Streamline alignment and classification

The previous protocols assumed that you want to keep the alignments even after running Woltka. This is understandable because you may want to try various Woltka parameters or other programs on these alignments. However, if all you need is the one-off classification results, you may combine sequence alignment and classification into one operation while skipping the generation of alignment files. This can give you a significant saving in disk space and I/O.

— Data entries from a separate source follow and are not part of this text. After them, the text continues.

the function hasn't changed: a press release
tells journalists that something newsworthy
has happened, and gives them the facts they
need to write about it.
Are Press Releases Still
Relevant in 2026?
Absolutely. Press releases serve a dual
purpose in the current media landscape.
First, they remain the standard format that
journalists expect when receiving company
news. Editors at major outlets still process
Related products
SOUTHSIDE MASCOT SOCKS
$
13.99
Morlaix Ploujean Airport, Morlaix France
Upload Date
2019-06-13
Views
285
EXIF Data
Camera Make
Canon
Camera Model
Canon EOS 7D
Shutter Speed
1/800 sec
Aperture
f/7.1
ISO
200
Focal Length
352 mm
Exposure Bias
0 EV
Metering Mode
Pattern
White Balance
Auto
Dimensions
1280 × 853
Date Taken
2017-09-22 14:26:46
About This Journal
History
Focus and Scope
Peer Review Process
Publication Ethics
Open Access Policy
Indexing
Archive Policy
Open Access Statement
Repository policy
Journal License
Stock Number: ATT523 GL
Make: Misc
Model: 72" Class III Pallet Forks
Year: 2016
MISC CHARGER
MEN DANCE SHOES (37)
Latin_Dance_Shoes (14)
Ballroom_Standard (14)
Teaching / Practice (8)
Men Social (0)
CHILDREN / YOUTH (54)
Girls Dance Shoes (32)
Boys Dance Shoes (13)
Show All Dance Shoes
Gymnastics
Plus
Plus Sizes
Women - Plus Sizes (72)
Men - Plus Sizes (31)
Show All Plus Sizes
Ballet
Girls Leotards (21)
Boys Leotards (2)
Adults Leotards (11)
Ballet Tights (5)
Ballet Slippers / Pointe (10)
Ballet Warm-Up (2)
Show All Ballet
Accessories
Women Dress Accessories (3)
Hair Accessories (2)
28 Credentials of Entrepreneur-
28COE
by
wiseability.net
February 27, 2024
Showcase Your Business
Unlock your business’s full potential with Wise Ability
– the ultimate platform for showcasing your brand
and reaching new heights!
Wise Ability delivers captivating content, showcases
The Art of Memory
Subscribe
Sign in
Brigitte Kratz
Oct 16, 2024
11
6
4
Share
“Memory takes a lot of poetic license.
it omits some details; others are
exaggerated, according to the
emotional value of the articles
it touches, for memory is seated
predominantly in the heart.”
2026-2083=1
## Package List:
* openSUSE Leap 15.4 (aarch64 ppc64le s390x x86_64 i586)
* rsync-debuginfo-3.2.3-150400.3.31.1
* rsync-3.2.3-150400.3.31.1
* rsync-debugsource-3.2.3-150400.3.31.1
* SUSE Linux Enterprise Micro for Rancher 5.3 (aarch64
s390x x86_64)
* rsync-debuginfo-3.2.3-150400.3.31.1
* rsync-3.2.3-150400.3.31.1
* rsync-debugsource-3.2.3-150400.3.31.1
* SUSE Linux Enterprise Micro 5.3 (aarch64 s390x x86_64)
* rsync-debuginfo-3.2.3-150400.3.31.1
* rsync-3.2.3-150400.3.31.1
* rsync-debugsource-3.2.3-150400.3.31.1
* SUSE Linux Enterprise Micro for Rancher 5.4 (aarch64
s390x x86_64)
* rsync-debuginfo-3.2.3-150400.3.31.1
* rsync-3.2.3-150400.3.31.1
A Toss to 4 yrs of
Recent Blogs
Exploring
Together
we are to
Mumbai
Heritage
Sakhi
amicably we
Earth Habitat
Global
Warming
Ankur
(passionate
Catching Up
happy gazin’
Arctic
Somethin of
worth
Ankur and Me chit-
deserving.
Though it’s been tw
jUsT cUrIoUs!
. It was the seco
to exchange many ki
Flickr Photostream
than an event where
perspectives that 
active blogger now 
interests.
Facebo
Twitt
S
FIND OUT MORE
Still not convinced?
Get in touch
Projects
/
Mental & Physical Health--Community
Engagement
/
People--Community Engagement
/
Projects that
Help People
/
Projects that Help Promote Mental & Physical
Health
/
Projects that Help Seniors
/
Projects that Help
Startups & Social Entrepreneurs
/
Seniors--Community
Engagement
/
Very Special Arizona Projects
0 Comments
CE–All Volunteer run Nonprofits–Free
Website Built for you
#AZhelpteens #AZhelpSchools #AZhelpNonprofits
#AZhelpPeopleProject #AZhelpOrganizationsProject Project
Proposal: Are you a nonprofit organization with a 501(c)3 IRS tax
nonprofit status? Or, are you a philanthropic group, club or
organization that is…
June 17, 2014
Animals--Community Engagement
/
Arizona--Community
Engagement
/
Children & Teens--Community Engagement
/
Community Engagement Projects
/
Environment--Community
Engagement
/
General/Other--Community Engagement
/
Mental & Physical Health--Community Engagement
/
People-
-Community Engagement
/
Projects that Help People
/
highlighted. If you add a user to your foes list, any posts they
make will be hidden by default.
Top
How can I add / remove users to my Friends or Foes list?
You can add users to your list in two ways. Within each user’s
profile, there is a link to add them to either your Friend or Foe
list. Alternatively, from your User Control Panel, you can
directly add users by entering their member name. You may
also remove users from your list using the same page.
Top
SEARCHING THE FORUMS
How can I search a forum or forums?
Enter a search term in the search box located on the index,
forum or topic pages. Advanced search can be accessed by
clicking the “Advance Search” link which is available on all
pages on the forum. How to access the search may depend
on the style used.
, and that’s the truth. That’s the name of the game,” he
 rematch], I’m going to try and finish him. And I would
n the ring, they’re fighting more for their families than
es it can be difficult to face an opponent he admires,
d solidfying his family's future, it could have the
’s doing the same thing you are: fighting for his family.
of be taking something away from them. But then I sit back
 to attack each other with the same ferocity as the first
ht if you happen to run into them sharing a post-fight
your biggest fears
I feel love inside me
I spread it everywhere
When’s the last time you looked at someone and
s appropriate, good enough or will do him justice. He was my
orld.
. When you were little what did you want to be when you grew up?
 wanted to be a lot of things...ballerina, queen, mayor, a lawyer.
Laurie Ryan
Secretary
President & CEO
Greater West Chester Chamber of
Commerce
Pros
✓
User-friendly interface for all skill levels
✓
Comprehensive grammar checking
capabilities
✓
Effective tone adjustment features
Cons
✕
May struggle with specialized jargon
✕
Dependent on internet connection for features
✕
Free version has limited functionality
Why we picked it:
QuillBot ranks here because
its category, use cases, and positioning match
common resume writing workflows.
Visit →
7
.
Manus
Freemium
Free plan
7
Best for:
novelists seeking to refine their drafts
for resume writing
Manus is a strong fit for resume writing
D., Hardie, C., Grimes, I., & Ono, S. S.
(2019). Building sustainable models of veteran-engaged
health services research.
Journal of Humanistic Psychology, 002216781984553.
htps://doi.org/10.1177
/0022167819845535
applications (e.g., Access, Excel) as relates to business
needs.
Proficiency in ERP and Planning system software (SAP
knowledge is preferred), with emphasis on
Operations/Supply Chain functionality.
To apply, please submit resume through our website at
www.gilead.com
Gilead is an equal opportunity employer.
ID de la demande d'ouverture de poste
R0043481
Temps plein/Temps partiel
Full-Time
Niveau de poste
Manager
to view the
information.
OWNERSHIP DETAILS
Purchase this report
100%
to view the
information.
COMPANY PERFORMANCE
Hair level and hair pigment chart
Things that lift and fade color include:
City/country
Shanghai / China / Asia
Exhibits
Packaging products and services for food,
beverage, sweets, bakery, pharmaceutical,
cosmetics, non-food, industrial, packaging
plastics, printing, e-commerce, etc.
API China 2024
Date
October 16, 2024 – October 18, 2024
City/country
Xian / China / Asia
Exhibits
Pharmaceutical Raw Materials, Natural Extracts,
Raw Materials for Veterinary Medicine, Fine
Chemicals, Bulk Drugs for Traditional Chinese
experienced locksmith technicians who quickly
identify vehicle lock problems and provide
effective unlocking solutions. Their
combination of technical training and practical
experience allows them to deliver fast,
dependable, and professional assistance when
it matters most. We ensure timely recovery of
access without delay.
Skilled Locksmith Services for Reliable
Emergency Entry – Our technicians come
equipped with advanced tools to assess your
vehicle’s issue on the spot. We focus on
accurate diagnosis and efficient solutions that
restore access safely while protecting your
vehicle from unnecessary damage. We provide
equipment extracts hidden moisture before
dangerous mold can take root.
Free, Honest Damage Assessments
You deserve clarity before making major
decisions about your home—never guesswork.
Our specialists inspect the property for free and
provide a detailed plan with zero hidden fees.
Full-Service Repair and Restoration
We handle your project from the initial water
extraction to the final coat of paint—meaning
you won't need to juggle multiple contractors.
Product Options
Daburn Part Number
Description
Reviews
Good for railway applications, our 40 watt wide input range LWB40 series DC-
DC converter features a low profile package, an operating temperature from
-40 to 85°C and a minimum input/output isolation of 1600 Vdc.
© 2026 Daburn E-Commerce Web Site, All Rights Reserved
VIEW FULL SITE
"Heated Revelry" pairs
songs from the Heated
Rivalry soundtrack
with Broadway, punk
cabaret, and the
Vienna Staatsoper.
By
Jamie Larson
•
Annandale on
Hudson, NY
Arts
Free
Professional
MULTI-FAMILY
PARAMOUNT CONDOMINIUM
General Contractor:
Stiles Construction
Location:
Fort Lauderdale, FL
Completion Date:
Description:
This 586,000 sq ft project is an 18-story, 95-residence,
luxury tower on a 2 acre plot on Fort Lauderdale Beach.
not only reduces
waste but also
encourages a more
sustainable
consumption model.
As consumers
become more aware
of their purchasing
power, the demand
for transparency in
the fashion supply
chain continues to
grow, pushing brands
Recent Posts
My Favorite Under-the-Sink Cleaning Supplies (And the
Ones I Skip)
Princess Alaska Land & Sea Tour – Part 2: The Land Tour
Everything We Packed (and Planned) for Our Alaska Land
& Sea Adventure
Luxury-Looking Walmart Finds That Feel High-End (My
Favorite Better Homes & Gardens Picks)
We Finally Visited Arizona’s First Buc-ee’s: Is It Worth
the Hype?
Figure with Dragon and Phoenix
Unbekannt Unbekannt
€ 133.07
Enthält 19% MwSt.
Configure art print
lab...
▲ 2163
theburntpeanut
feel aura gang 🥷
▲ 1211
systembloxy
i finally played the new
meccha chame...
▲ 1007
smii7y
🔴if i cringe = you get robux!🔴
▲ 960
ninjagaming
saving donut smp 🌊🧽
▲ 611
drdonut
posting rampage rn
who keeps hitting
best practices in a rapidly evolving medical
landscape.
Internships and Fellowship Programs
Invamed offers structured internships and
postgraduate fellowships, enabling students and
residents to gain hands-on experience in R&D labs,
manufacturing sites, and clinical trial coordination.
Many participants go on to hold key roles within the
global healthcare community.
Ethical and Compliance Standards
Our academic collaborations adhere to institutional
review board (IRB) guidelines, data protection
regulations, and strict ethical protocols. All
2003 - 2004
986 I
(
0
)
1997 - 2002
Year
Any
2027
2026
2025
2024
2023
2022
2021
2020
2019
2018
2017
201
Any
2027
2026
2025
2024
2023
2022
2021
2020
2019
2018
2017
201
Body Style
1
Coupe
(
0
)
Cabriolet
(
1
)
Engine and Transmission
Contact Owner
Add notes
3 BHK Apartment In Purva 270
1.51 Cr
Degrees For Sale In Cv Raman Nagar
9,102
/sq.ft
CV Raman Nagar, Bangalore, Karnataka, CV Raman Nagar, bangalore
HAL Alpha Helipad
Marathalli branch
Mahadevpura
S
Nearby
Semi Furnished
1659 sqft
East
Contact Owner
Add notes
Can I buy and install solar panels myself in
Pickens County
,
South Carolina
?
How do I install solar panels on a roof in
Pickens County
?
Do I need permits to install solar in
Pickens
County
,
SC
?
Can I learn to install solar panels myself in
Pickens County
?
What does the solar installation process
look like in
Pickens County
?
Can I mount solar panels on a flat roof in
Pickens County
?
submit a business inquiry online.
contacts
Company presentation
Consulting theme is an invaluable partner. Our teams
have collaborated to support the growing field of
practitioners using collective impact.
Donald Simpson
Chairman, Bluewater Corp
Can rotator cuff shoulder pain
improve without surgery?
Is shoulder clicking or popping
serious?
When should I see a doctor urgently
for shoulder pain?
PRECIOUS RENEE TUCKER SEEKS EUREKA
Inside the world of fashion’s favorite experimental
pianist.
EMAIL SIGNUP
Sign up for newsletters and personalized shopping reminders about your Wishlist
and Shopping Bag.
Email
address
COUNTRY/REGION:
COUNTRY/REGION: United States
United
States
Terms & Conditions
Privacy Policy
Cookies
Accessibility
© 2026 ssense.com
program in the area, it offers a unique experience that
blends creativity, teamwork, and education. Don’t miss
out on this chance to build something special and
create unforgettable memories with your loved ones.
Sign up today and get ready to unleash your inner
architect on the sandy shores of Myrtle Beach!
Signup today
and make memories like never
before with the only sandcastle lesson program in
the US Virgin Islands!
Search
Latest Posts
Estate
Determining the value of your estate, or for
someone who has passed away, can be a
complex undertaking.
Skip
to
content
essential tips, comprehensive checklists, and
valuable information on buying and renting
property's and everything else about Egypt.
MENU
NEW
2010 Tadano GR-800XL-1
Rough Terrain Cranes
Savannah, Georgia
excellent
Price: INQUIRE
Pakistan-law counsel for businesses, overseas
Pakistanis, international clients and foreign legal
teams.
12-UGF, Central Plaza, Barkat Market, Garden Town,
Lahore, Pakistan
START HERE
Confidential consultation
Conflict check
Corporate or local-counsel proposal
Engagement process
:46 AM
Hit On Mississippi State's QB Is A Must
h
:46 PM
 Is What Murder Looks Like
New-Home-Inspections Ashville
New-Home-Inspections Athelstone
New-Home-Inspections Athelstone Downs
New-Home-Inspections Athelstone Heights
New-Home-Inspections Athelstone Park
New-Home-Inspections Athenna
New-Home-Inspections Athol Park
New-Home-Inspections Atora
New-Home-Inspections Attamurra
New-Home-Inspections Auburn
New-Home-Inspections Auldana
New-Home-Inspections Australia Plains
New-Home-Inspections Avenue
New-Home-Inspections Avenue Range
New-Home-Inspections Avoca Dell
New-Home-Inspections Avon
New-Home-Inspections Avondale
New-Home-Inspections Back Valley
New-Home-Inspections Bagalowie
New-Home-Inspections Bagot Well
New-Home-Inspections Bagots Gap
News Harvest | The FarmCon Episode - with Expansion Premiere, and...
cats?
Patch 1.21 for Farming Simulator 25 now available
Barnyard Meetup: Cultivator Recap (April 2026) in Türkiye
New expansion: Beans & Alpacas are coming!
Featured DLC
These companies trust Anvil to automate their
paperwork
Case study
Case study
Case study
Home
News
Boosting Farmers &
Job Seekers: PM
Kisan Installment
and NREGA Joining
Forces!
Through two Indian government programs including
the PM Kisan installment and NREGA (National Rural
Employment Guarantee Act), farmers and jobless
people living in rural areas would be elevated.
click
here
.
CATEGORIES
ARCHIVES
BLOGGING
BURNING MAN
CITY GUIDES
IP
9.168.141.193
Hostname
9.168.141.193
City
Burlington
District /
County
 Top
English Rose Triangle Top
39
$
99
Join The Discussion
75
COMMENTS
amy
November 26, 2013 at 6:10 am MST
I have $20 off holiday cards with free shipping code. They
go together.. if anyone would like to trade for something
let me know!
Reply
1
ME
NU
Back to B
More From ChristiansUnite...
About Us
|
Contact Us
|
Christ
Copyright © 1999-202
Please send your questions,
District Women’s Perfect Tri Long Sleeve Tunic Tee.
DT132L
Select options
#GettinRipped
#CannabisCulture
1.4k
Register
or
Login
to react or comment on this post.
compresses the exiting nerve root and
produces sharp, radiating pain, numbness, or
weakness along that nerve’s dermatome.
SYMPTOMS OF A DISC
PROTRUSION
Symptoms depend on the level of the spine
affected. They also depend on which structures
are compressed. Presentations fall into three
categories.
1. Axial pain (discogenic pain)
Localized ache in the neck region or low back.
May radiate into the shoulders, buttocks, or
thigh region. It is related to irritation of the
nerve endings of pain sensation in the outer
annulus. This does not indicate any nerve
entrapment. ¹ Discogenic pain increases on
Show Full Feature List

Woltka supports standard input (stdin) as input, which makes the following command valid:

bowtie2 -x db -U input.fq | woltka classify -i - -o output.biom

In a real study you may have multiple samples to analyze. Utilizing Woltka's features and some Linux tricks, you may create complex but efficient "one-liner" commands like the following:

while read id; do seqtk mergepe $id.F.fq.gz $id.R.fq.gz |\
sed '1~4s/^@/@'$id'_/'; done < ids.txt |\
bowtie2 -p 8 -x db --interleaved - --very-sensitive --no-head --no-unal |\
woltka classify -i - -f sam -o output.biom

In this example, a list of sample IDs are recorded in ids.txt. Each sample has forward and reverse reads. The seqtk command merges paired-end reads into an "interleaved" style. The sed command prefixes each sequence ID with the sample ID, making the entire data flow multiplexed before feeding to Bowtie2. Finally, Woltka automatically recognizes the multiplexed samples from the data flow and generates a single output profile.